═══ Data section ═══

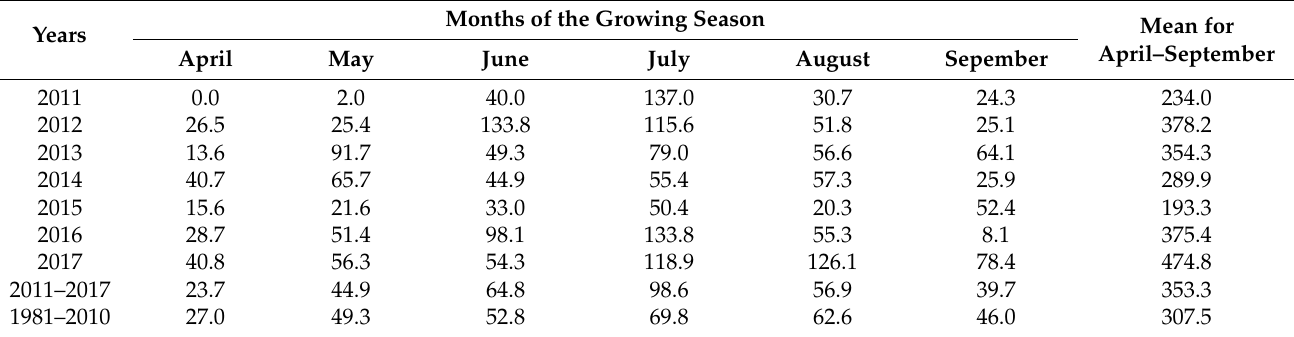
Table 2. Precipitation in the years 2011–2017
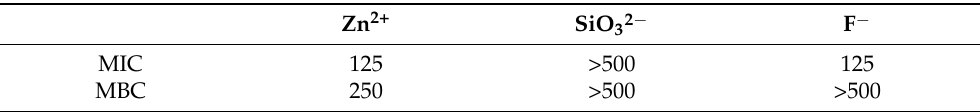
Table 2. Minimum inhibitory concentrations (MICs) and minimal bactericidal concentrations (MBCs) of Zn 2+ , F − , and SiO 32 − on S. mutans (in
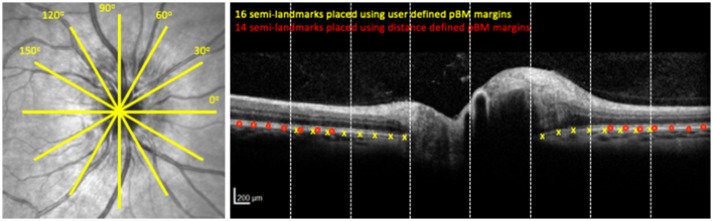
OCT image acquisition pattern and image analysis. Left panel shows the location of cross sectional OCT scans through the optic nerve head. Each yellow line is a cross section. Right panel shows the OCT cross sectional image at 0° for the optic nerve head shown on the left. Yellow x's indicate semi-landmark placement using the User-16 strategy. Red circles indicate semi-landmark placement using Distance-14 strategy. Dashed vertical lines show boundaries of segments for purposes of image reliability assessment.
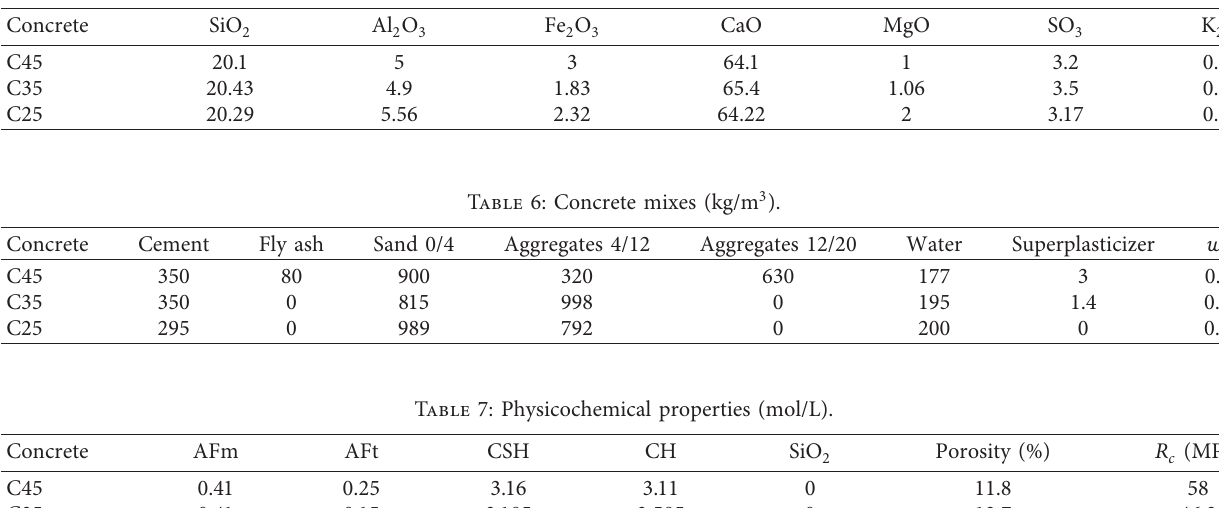
Table 5: Cement composition (%).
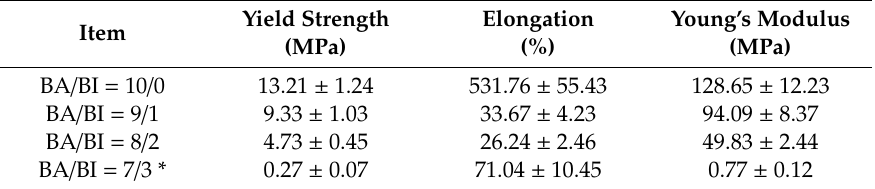
Table 5. Mechanical properties of the PBABI copolyesters.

═══

# What you have to do
The answer must be the full listing, exact in every line, with the pictures removed.

# Result of the task
Table 2. Precipitation in the years 2011–2017
Table 2. Minimum inhibitory concentrations (MICs) and minimal bactericidal concentrations (MBCs) of Zn 2+ , F − , and SiO 32 − on S. mutans (in
OCT image acquisition pattern and image analysis. Left panel shows the location of cross sectional OCT scans through the optic nerve head. Each yellow line is a cross section. Right panel shows the OCT cross sectional image at 0° for the optic nerve head shown on the left. Yellow x's indicate semi-landmark placement using the User-16 strategy. Red circles indicate semi-landmark placement using Distance-14 strategy. Dashed vertical lines show boundaries of segments for purposes of image reliability assessment.
Table 5: Cement composition (%).
Table 5. Mechanical properties of the PBABI copolyesters.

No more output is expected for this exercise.